Here we describe a novel humoral vaccination strategy where particles are specifically designed to deliver B cell activation signals in a co-ordinated fashion that exploits pre-existing CD4+ T cell help. Liposome-based vaccine nanoparticles were produced to display ‘weak’ target antigens exclusively on the particle surface, while ‘strong’ helper CD4 epitopes are ‘hidden’ inside the particle core. These helper epitopes are released upon internalisation by B cells to be presented on MHC class II for B cell activation by non-cognate CD4+ T cells.
In mice with pre-existing CD4+ T cell immunity to Ovalbumin (OVA) core peptides, Plasmodium falciparum CSP-coated vaccine particles containing OVA peptides can induce rapid, high-titre, isotype-switched, anti-CSP antibody responses – in keeping with the immediate involvement of anti-OVA T helper cells. We demonstrate that responses can be improved by providing the ‘third signal’ for B cell activation by including TLR9 agonists in the core of our vaccine particles. We then investigate whether this strategy can bypass CD4+ T cell tolerance of ‘modified self’ antigens to generate antibody responses against cancer antigens. Lastly, in addition to exploiting vaccine-induced CD4 T cells, we show that we can also exploit pre-existing CD4+ T cells induced by infection with a chronic viral pathogen Murine Cytomegalovirus (MCMV) to augment antibody responses to target antigens.

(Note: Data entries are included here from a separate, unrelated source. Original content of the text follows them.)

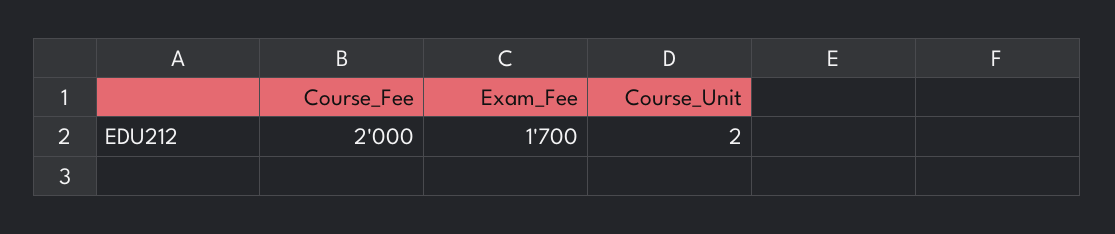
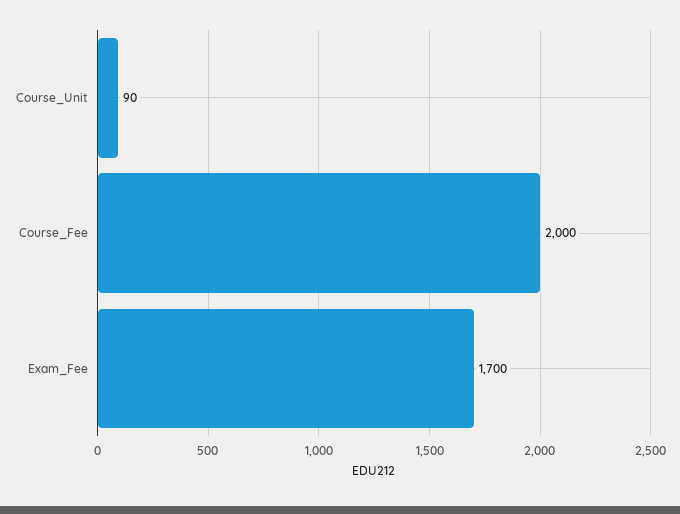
  {
    "Course_Fee": 2000,
    "Exam_Fee": 1700,
-   "Course_Unit": 2
+   "Course_Unit": 90
  }

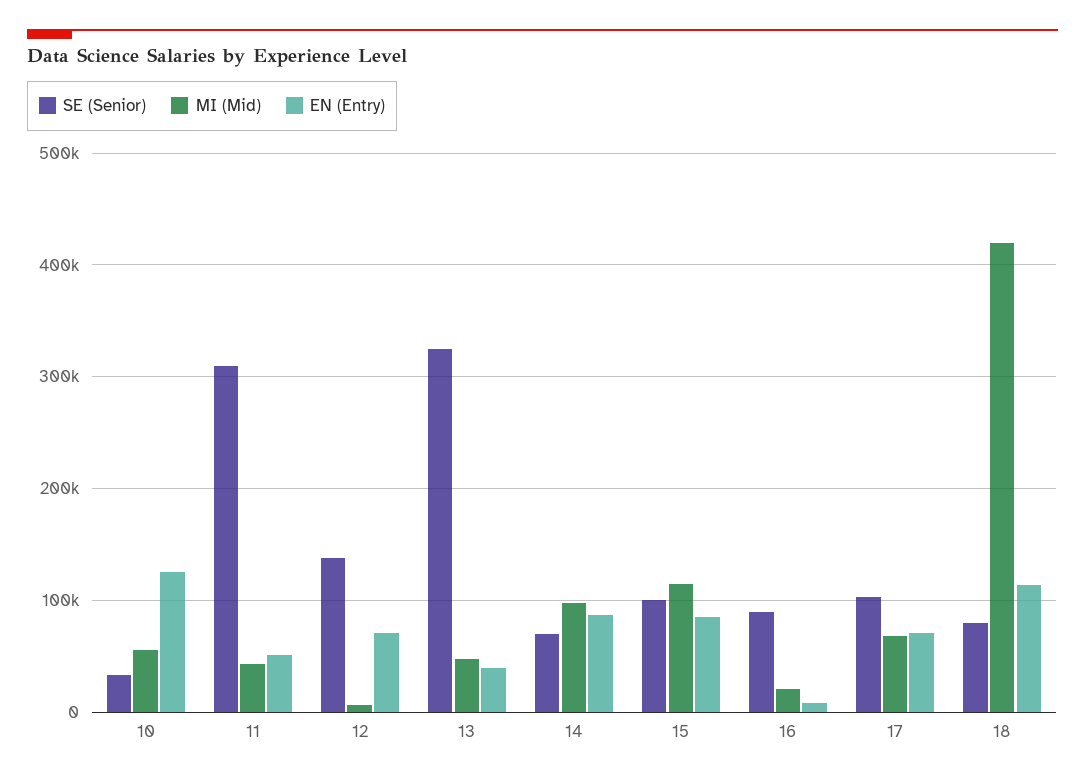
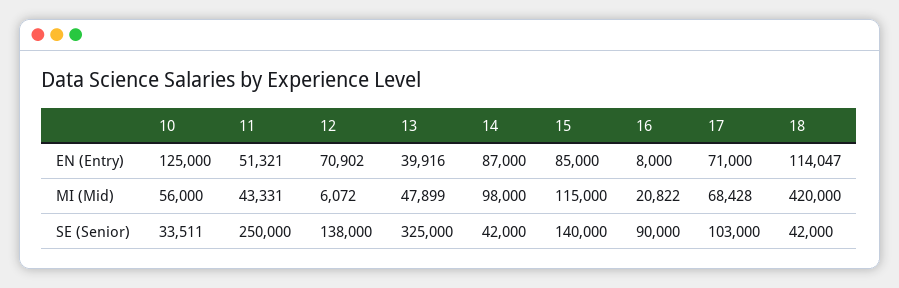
  {
    "SE (Senior)": {
      "10": 33511,
-     "11": 310000,
+     "11": 250000,
      "12": 138000,
      "13": 325000,
-     "14": 70000,
+     "14": 42000,
-     "15": 100000,
+     "15": 140000,
      "16": 90000,
      "17": 103000,
-     "18": 80000
+     "18": 42000
    },
    "MI (Mid)": {
      "10": 56000,
      "11": 43331,
      "12": 6072,
      "13": 47899,
      "14": 98000,
      "15": 115000,
      "16": 20822,
      "17": 68428,
      "18": 420000
    },
    "EN (Entry)": {
      "10": 125000,
      "11": 51321,
      "12": 70902,
      "13": 39916,
      "14": 87000,
      "15": 85000,
      "16": 8000,
      "17": 71000,
      "18": 114047
    }
  }

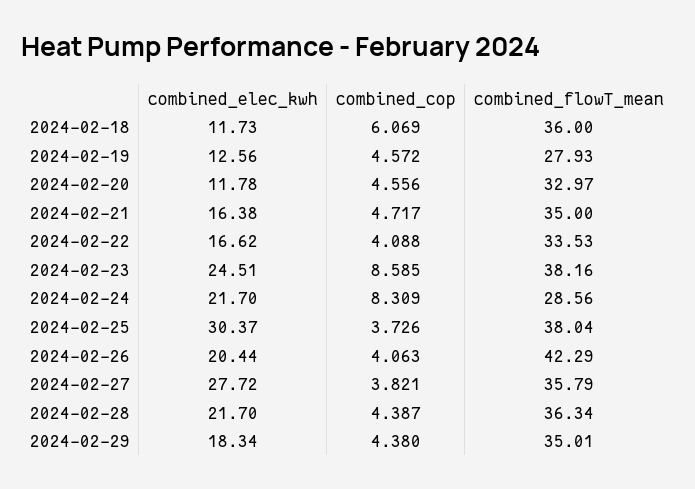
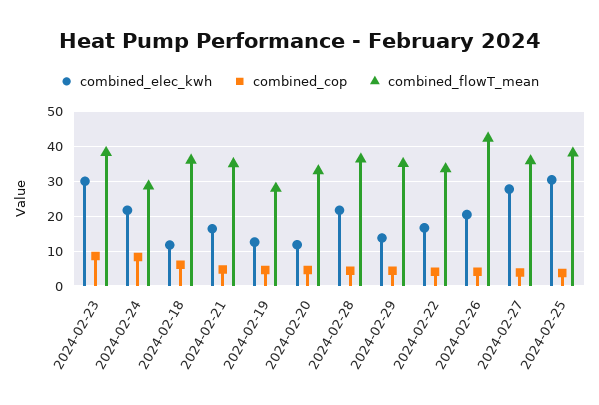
  {
    "combined_elec_kwh": {
      "2024-02-18": 11.73,
      "2024-02-19": 12.56,
      "2024-02-20": 11.78,
      "2024-02-21": 16.38,
      "2024-02-22": 16.62,
-     "2024-02-23": 24.51,
+     "2024-02-23": 30,
      "2024-02-24": 21.7,
      "2024-02-25": 30.37,
      "2024-02-26": 20.44,
      "2024-02-27": 27.72,
      "2024-02-28": 21.7,
-     "2024-02-29": 18.34
+     "2024-02-29": 14
    },
    "combined_cop": {
      "2024-02-18": 6.069,
      "2024-02-19": 4.572,
      "2024-02-20": 4.556,
      "2024-02-21": 4.717,
      "2024-02-22": 4.088,
      "2024-02-23": 8.585,
      "2024-02-24": 8.309,
      "2024-02-25": 3.726,
      "2024-02-26": 4.063,
      "2024-02-27": 3.821,
      "2024-02-28": 4.387,
      "2024-02-29": 4.38
    },
    "combined_flowT_mean": {
      "2024-02-18": 36,
      "2024-02-19": 27.93,
      "2024-02-20": 32.97,
      "2024-02-21": 35,
      "2024-02-22": 33.53,
      "2024-02-23": 38.16,
      "2024-02-24": 28.56,
      "2024-02-25": 38.04,
      "2024-02-26": 42.29,
      "2024-02-27": 35.79,
      "2024-02-28": 36.34,
      "2024-02-29": 35.01
    }
  }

We conclude that our particle design can engage pre-existing, non-cognate CD4+ T cell help – either against a chronic viral pathogen or induced by immunisation – to significantly enhance humoral responses to target antigens. This platform may be useful in cancer vaccination, where CD4+ T cell mediated tolerance of cancer antigens represents a significant immunological hurdle. Additionally, as it elicits rapid and class-switched antibodies, this could be a useful rapid-response approach to combat threats such as pandemic influenza.